When a blood test shows that the person’s level of vitamin D has adequately increased, the doctor may recommend a 2,000 IU daily maintenance dosage.
They may also suggest a calcium supplement and give other dietary and lifestyle advice.
It can help to ensure that the diet includes plenty of vitamin D. Below are some foods that contain high levels of the vitamin:
|Food source||Portion size||Percentage of daily value|
|Cod liver oil||1 tablespoon||170|
|Cooked rainbow trout||3 ounces||81|
|Cooked sockeye salmon||3 ounces||71|
|White mushrooms exposed to UV light||0.5 cup||46|
|Fortified 2% milk||1 cup||15|
Supplements and fortified foods contain vitamins D-2 or D-3.

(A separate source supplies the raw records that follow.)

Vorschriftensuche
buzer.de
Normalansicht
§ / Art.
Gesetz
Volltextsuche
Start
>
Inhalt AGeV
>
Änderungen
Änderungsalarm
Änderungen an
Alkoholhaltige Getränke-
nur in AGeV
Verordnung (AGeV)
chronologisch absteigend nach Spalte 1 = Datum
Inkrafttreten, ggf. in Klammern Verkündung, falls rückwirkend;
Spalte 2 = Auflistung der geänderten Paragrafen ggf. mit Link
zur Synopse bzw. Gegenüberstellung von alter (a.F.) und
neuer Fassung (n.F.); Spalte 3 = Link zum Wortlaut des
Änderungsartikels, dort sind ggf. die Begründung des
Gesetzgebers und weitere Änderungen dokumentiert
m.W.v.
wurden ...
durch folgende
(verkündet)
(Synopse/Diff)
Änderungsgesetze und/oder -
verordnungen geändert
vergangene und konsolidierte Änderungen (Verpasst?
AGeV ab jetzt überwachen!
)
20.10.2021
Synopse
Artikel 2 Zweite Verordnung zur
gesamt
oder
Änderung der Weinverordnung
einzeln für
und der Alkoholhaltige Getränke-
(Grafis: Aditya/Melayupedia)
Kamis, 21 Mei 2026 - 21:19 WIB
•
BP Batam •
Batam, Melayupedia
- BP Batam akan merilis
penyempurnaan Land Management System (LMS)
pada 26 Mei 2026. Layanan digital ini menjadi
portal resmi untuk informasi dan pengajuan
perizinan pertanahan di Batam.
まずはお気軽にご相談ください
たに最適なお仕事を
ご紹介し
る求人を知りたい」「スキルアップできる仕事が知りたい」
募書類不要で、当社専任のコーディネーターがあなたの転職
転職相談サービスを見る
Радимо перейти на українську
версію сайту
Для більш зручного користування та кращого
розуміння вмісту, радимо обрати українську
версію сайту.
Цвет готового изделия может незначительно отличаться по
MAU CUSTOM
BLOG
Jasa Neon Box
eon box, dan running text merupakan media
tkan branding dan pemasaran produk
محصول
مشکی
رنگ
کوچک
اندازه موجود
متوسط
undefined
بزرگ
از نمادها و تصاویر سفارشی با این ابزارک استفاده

Manufacturers use fungi and yeasts to manufacture D-2, and this form is suitable for people on a vegan diet. They use lanolin from sheep wool to produce D-3.
Research indicates that at higher doses, vitamin D-2 is less potent than D-3.
Anyone experiencing symptoms of vitamin D deficiency should speak to a doctor.
Many people have no symptoms but can find out if they have adequate levels with a simple blood test.
Vitamin D deficiency is common, and people may not realize that they have it.
Anyone with symptoms of the deficiency should see a doctor. Also, it is important to consult a healthcare provider before taking supplements that would exceed the recommended daily intake.